Poet-a-Day: Meet Richard Pierce
You can’t really have a conversation about villanelles without mentioning Dylan Thomas’s Do Not Go Gentle Into That Good Night. Last time I referred to that poem in a group discussion, I was directed to another, lesser known (but not for much longer) villanelle called “Go Gentle,” written by my friend Richard Pierce. I loved it immediately.
In fact, I love Pierce’s response to Thomas so much, it has displaced Thomas’s original in How to Write a Form Poem. In “Go Gentle,” Pierce responds to Thomas with his own villanelle, choosing to play heavily off the “go gentle” refrain while keeping the middle lines unrhymed. But wait—is that allowed? Good question. Throughout How to Write a Form Poem, we’ll talk about variations on forms—how and why they work (or don’t) to give shape to a poem’s meaning.
For now, here are the first two stanzas of Pierce’s poem to whet your appetite:
Go Gentle (excerpt)
- - - - - - -
Challenge: Copy word for word the part of the post about Richard Pierce's villanelle from "In fact, I love" up to and including "a poem’s meaning.". Draw only on the post about Richard Pierce's villanelle.
- - - - - - -
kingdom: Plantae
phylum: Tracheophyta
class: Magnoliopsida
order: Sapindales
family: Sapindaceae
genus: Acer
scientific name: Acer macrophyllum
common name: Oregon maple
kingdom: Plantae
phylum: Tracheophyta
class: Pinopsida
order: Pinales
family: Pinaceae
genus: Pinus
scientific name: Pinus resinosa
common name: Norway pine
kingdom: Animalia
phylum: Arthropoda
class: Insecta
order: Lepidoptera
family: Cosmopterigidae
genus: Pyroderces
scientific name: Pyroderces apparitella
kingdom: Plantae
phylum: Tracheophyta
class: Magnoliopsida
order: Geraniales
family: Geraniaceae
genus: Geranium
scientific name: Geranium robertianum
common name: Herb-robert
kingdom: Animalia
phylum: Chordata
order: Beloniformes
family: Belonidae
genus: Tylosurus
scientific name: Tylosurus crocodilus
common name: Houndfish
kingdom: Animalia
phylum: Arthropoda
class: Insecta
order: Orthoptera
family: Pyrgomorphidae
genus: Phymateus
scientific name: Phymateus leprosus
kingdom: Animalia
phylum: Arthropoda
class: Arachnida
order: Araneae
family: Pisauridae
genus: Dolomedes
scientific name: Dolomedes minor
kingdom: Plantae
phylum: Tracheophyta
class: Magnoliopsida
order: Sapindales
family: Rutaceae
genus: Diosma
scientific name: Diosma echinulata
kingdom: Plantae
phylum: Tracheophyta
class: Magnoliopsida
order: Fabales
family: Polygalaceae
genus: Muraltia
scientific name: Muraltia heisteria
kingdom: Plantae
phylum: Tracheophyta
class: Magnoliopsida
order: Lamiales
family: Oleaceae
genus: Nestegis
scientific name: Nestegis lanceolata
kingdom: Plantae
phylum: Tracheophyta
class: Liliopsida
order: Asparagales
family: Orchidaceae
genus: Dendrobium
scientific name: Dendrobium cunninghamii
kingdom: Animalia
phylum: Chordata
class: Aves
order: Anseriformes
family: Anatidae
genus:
- - - - - - -
Task solution:
In fact, I love Pierce’s response to Thomas so much, it has displaced Thomas’s original in How to Write a Form Poem. In “Go Gentle,” Pierce responds to Thomas with his own villanelle, choosing to play heavily off the “go gentle” refrain while keeping the middle lines unrhymed. But wait—is that allowed? Good question. Throughout How to Write a Form Poem, we’ll talk about variations on forms—how and why they work (or don’t) to give shape to a poem’s meaning.